The sad thing about these questions is that, like when a teacher has low expectations of a pupil, they never supported to continue to stretch themselves. It appears people, even professionals working in the field, define dementia as ‘Can’t’ rather than ‘Can’. Our medical system is built around helping people who can’t do something return to the state when they can. In dementia, although at least one study has shown early decline in mice might be partially reversed through exercise, it is a degenerative condition and so people. at the moment, can’t be returned to the optimum state when they ‘Can’. In addition, care professionals rarely see people at the pre or early stages of dementia because people either rarely come forward for diagnosis or the diagnosis takes so long that their condition has deteriorated. And even if they do, despite the current focus on living well with the disease, there’s so little to help they’re generally just given a follow up appointment and left to cope.

Memrica Prompt aims to change this helping people with any memory issue build their own personal reminder system so they focus on Can rather than Can’t.

We need your help to continue to test the technology. If you’re worried about your memory, or someone else’s, please get in touch and join our panel of testers. You don’t need a diagnosis of dementia to take part and you can also support someone else to explore the technology. Use the email icon at the top of the home page to say hello. Thank you and we look forward to hearing from you!


The palest ink is better than the best memory – Chinese Proverb

When I read this for the first time, I was puzzled by the meaning. Being quite a visual person I pictured pale ink on  a page and compared it to the best memories I have, which are bright, vibrant and full of detail.  I couldn’t grasp why something that was almost a shadow was better than a  vivid image. So I looked it up.

In summary it means that writing things down is better than trying to remember them, as even the best memory is not infallible and a written record is indisputable. This seems eminently sensible, but what happens when you can no longer read or write and your memory is failing? This is the double bind faced by many people with dementia who, in the early stages, may actually have quite a lot of their thinking skills intact, but who can no longer keep a lot of new data in their minds and so can’t read beyond a few sentences.

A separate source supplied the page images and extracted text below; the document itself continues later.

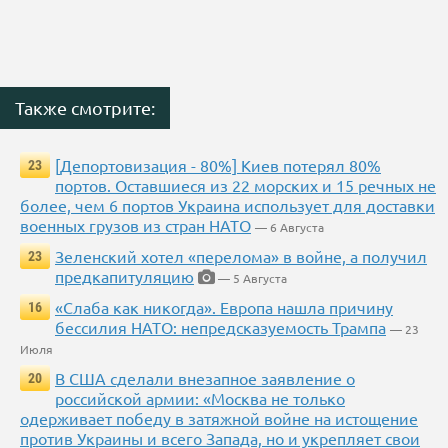
Также смотрите:
[Депортовизация - 80%] Киев потерял 80%
23
портов. Оставшиеся из 22 морских и 15 речных не
более, чем 6 портов Украина использует для доставки
военных грузов из стран НАТО
— 6 Августа
Зеленский хотел «перелома» в войне, а получил
23
предкапитуляцию
— 5 Августа
«Слаба как никогда». Европа нашла причину
16
бессилия НАТО: непредсказуемость Трампа
— 23
Июля
В США сделали внезапное заявление о
20
российской армии: «Москва не только
одерживает победу в затяжной войне на истощение
против Украины и всего Запада, но и укрепляет свои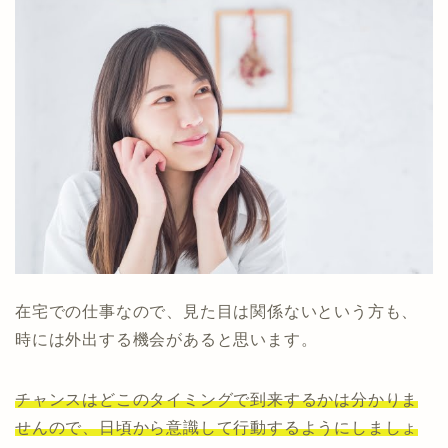
在宅での仕事なので、見た目は関係ないという方も、
時には外出する機会があると思います。
チャンスはどこのタイミングで到来するかは分かりま
せんので、日頃から意識して行動するようにしましょ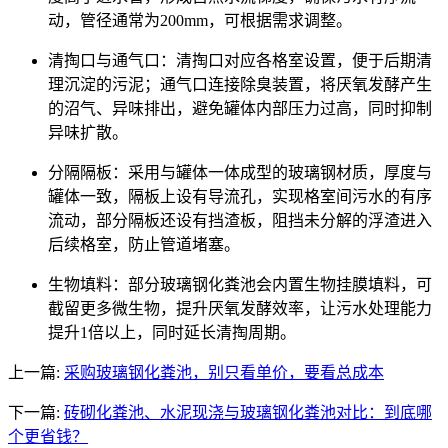
动，管径通常为200mm，可根据需求调整。
清掏口与通气口：清掏口对应各格室设置，便于后期清
理沉淀的污泥；通气口连接除臭装置，将厌氧发酵产生
的沼气、异味排出，避免罐体内部压力过高，同时抑制
异味扩散。
分隔隔板：采用与罐体一体成型的玻璃钢材质，厚度与
罐体一致，隔板上设有导流孔，实现格室间污水的有序
流动，部分隔板还设有挡渣板，阻挡未分解的浮渣进入
后续格室，防止管道堵塞。
生物填料：部分玻璃钢化粪池会内置生物挂膜填料，可
截留更多微生物，提升厌氧发酵效率，让污水处理能力
提升1倍以上，同时延长清掏周期。
上一篇:
采购玻璃钢化粪池，别只看单价，要看总成本
下一篇:
砖砌化粪池、水泥现浇与玻璃钢化粪池对比：到底哪
个更省钱？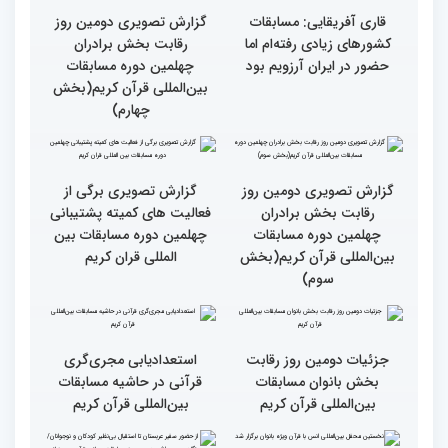
قرائت قرآن برای هر
انس با قرآن در روابط
مسلمان باید اولین اولویت
اجتماعی افراد تأثیرگذار است
باشد
قاری آفریقایی: مسابقات
گزارش تصویری دومین روز
کشورهای زیادی رفته‌ام اما
رقابت بخش برادران
حضور در ایران آرزویم بود
چهلمین دوره مسابقات
بین‌المللی قرآن کریم(بخش
چهارم)
گزارش تصویری دومین روز
گزارش تصویری برگی از
رقابت بخش برادران
فعالیت های کمیته پشتیبانی
چهلمین دوره مسابقات
چهلمین دوره مسابقات بین
بین‌المللی قرآن کریم(بخش
المللی قران کریم
سوم)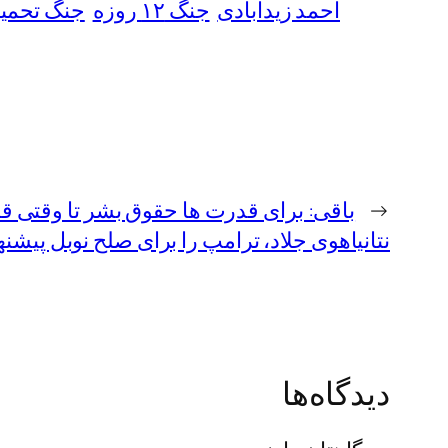
احمد زیدآبادی
جنگ ۱۲ روزه
جنگ تحمیل
←
باقی: برای قدرت ها حقوق بشر تا وقتی قا
نتانیاهوی جلاد، ترامپ را برای صلح نوبل پیشنه
دیدگاه‌ها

In designing Memrica Prompt, we’re looking at using images and sound rather than text to prompt recall of the things people want to remember; the names of friends and family, just what the neighbour said when they popped round or who’s going to be at the next social event. It seems to me that this is how memory works, we visualise things and hear the associated sounds  when we’re recalling something and so this seems a very natural way to prompt recall. It’s a challenge to get it right though, and that’s why we’ll be testing it with volunteers across the UK. Of course a prompt is only that, it’s not the actual memory, it’s a shade of a memory designed to bring back the fully fleshed version. And if you can’t access that, it’s still a useful reminder to the people around you of what you wanted to remember.

My original interpretation was wrong – if the original memory is no longer accessible, then a prompt is like the palest ink, it is there as a valuable record, a testament of what you wanted to remember, even if it’s not the brightest, deepest original.